Filling stations have been accused of profiteering from the panic over fuel supplies before and since Easter.
Clear evidence of naked profiteering is claimed by the Road Haulage Association.
“We have no doubt that diesel prices at the forecourt have rocketed as a result of the uncertainty caused by the threat of a tanker drivers’ strike”, said RHA Chief Executive Geoff Dunning.
“Retailers have doubled their profit margin on diesel over the past month. While the wholesale price of diesel has come down, none of this has been passed on to road users and if anything the price at the pump has gone up.
“There is no justification whatever for this excessive charging. Profit margins on diesel were already reasonable and have now doubled to around 7.4 pence a litre.
“This aggressive pricing amounts to more than the Chancellor’s hugely unwelcome duty increase due on August 1, when fuel tax goes up by 3.02 pence/litre.
“The predatory pricing by retailers is a severe blow the economy and, of particular concern to the RHA, to smaller hauliers who do not have their own bulk fuel supplies but make payments linked to forecourt prices.”
He concluded, “If this goes on any longer, the RHA is considering referring forecourt pricing to the Office of Fair Trading”.
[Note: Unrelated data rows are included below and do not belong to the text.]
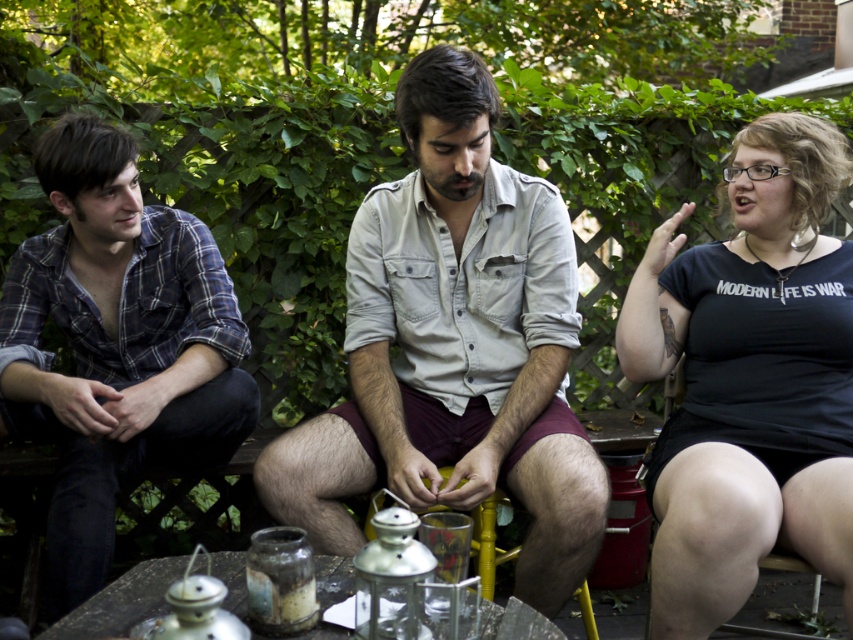
Is point (532, 228) more distant than point (32, 372)?

Yes, point (532, 228) is farther from viewer.

Based on the photo, can you confirm if light gray cotton shirt at center is taller than plaid cotton shirt at left?

Correct, light gray cotton shirt at center is much taller as plaid cotton shirt at left.

Is point (450, 237) positioned after point (125, 168)?

No.

Identify the location of light gray cotton shirt at center. (454, 346).

Does black matte shirt at right have a smaller size compared to metallic glass table at center?

No, black matte shirt at right is not smaller than metallic glass table at center.

Does black matte shirt at right have a larger size compared to metallic glass table at center?

Yes.

What do you see at coordinates (749, 380) in the screenshot?
I see `black matte shirt at right` at bounding box center [749, 380].

At what (x,y) coordinates should I click in order to perform the action: click on black matte shirt at right. Please return your answer as a coordinate pair (x, y). The width and height of the screenshot is (853, 640). Looking at the image, I should click on (749, 380).

Does light gray cotton shirt at center appear on the left side of black matte shirt at right?

Correct, you'll find light gray cotton shirt at center to the left of black matte shirt at right.

Who is higher up, light gray cotton shirt at center or black matte shirt at right?

light gray cotton shirt at center is above.

The width and height of the screenshot is (853, 640). Identify the location of light gray cotton shirt at center. tap(454, 346).

I want to click on light gray cotton shirt at center, so click(x=454, y=346).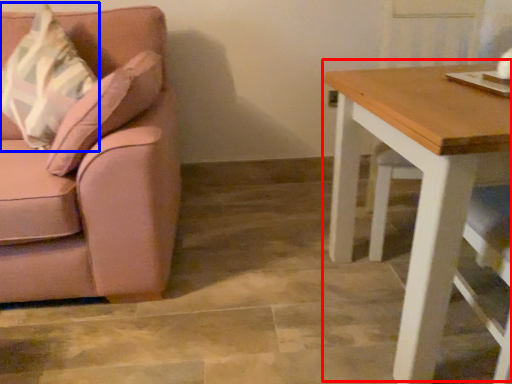
Question: Among these objects, which one is farthest to the camera, table (highlighted by a red box) or throw pillow (highlighted by a blue box)?

Choices:
 (A) table
 (B) throw pillow

Answer: (B)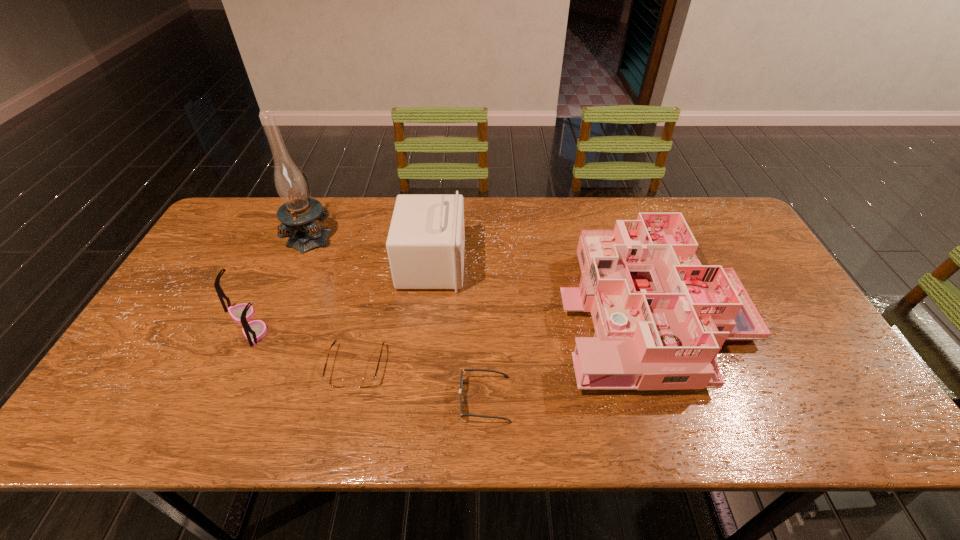
Where is `vacant space at the far edge`? vacant space at the far edge is located at coordinates (578, 240).

Where is `vacant area at the near edge`? The width and height of the screenshot is (960, 540). vacant area at the near edge is located at coordinates (736, 434).

In the image, there is a desktop. Where is `free space at the left edge`? This screenshot has width=960, height=540. free space at the left edge is located at coordinates (122, 387).

The height and width of the screenshot is (540, 960). In order to click on vacant space at the right edge of the desktop in this screenshot , I will do `click(773, 278)`.

This screenshot has width=960, height=540. In order to click on free region at the far left corner in this screenshot , I will do `click(249, 218)`.

In the image, there is a desktop. At what (x,y) coordinates should I click in order to perform the action: click on vacant space at the far right corner. Please return your answer as a coordinate pair (x, y). This screenshot has width=960, height=540. Looking at the image, I should click on (708, 214).

You are a GUI agent. You are given a task and a screenshot of the screen. Output one action in this format:
    pyautogui.click(x=<x>, y=<y>)
    Task: Click on the vacant region between the tallest object and the second spectacles from left to right
    
    Given the screenshot: What is the action you would take?
    pyautogui.click(x=334, y=300)

I want to click on free space between the tallest object and the second object from right to left, so click(397, 317).

Locate an element on the screen. vacant space that is in between the tallest spectacles and the second spectacles from left to right is located at coordinates (302, 345).

Where is `empty location between the dollhouse and the tallest object`? This screenshot has width=960, height=540. empty location between the dollhouse and the tallest object is located at coordinates (481, 271).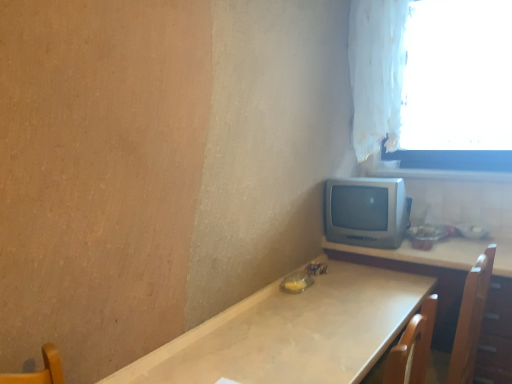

Talks have been progressing on the fuel tanker drivers’ dispute and it is hoped a settlement will be reached this week and an offer will be put to the 2,000 drivers who have so far said they are prepared to take industrial action over their concerns and pay.
The Government has also been criticized for pressing ahead with training for Army drivers to handle and deliver fuel in the event of a strike.